### [TASK OBJECTIVE]
Once you find the line with "framed print: none [153,226,241,326]" in the listing below, please repeat it and every later line exactly, through the last one, without pictures.

### [EXCERPTED RECORDS]

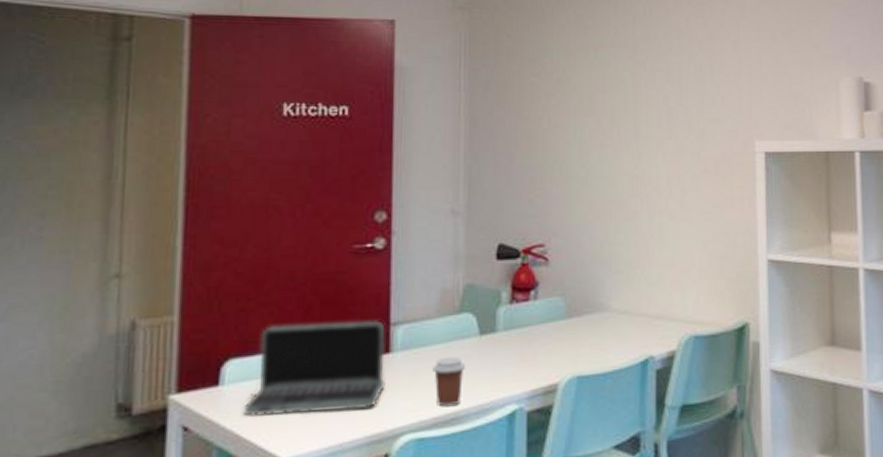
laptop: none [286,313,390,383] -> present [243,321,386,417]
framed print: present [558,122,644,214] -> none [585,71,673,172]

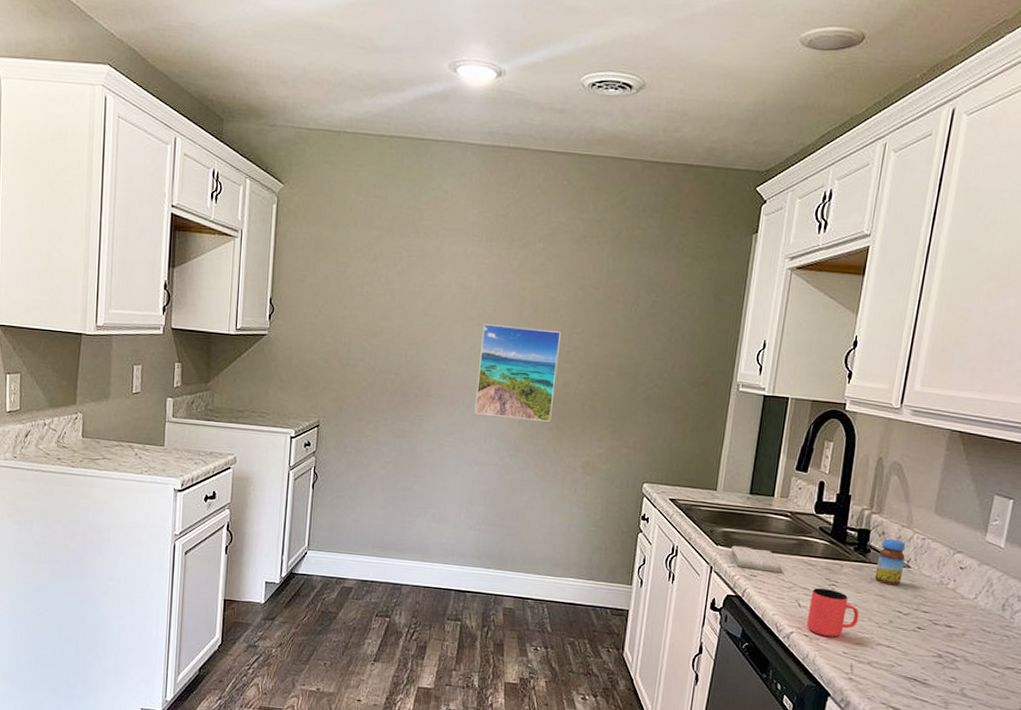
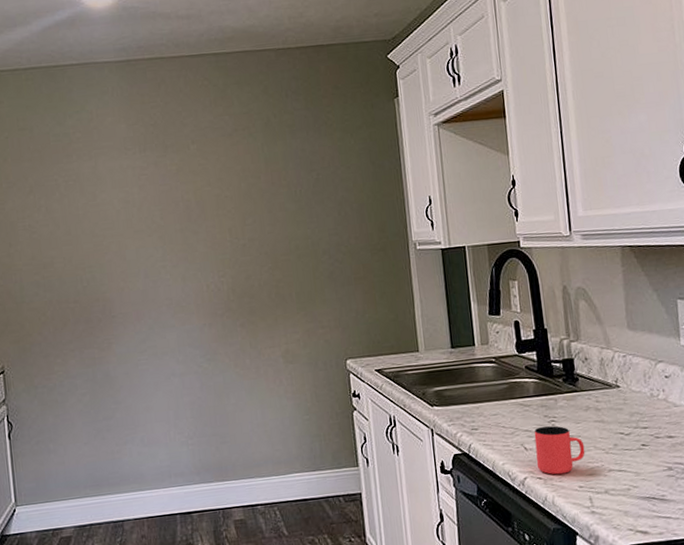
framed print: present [474,324,561,422] -> none [153,226,241,326]
washcloth: present [730,545,782,573] -> none [446,400,500,424]
jar: present [874,538,906,586] -> none [587,362,615,410]

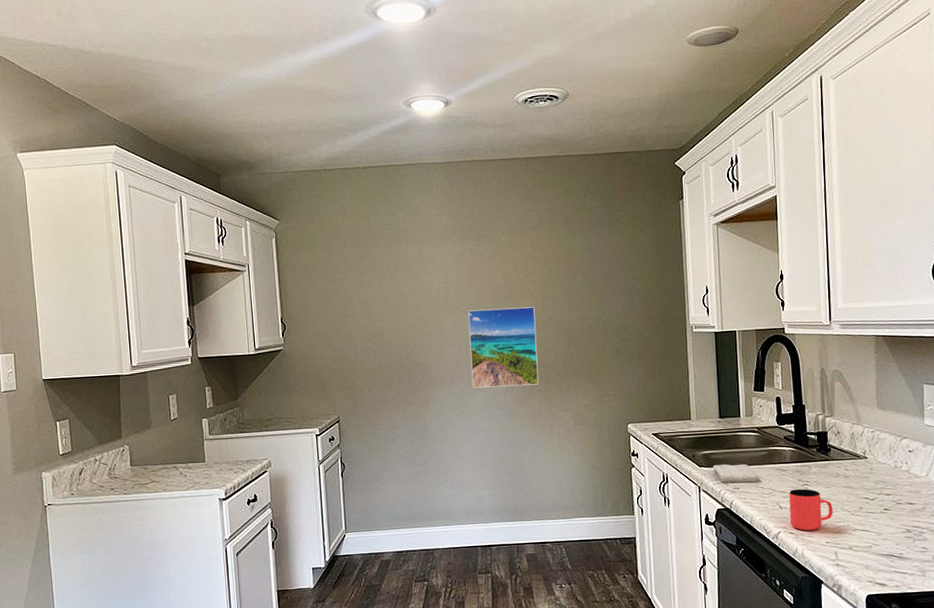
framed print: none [153,226,241,326] -> present [467,307,539,389]
washcloth: none [446,400,500,424] -> present [713,464,759,483]

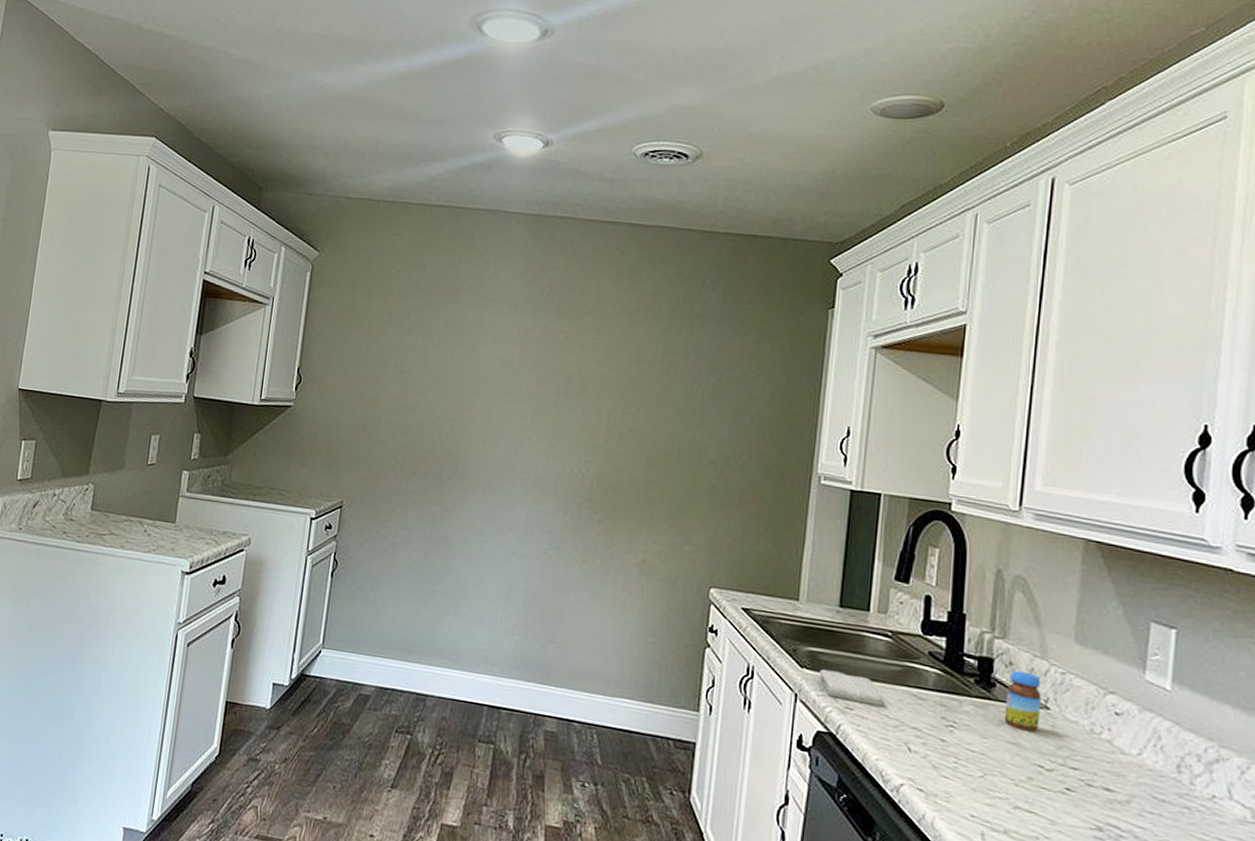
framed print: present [467,307,539,389] -> none [514,401,612,512]
cup: present [789,489,833,531] -> none [919,728,988,795]
jar: none [838,436,862,477] -> present [1004,670,1042,732]

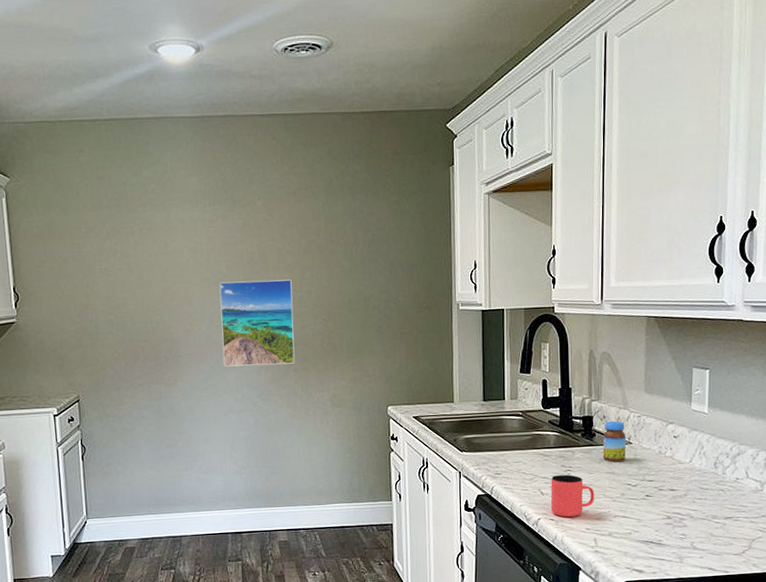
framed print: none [514,401,612,512] -> present [219,279,295,367]
washcloth: present [819,669,884,706] -> none [474,448,522,469]
cup: none [919,728,988,795] -> present [550,474,595,518]

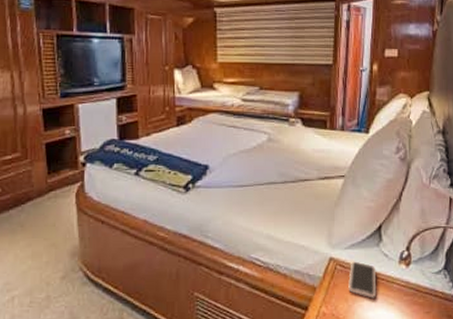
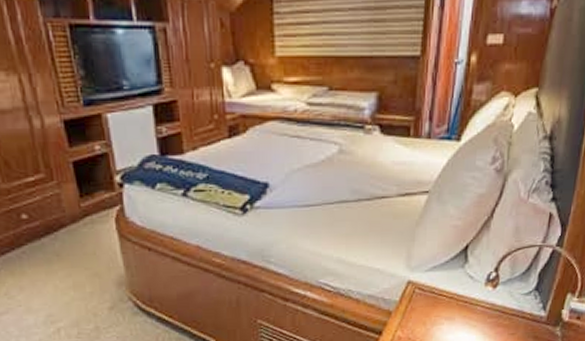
smartphone: present [348,261,377,299] -> none [427,284,459,322]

### [WRITTEN RESPONSE]
framed print: none [153,226,241,326] -> present [467,307,539,389]
washcloth: none [446,400,500,424] -> present [713,464,759,483]

framed print: present [467,307,539,389] -> none [514,401,612,512]
cup: present [789,489,833,531] -> none [919,728,988,795]
jar: none [838,436,862,477] -> present [1004,670,1042,732]

framed print: none [514,401,612,512] -> present [219,279,295,367]
washcloth: present [819,669,884,706] -> none [474,448,522,469]
cup: none [919,728,988,795] -> present [550,474,595,518]

smartphone: present [348,261,377,299] -> none [427,284,459,322]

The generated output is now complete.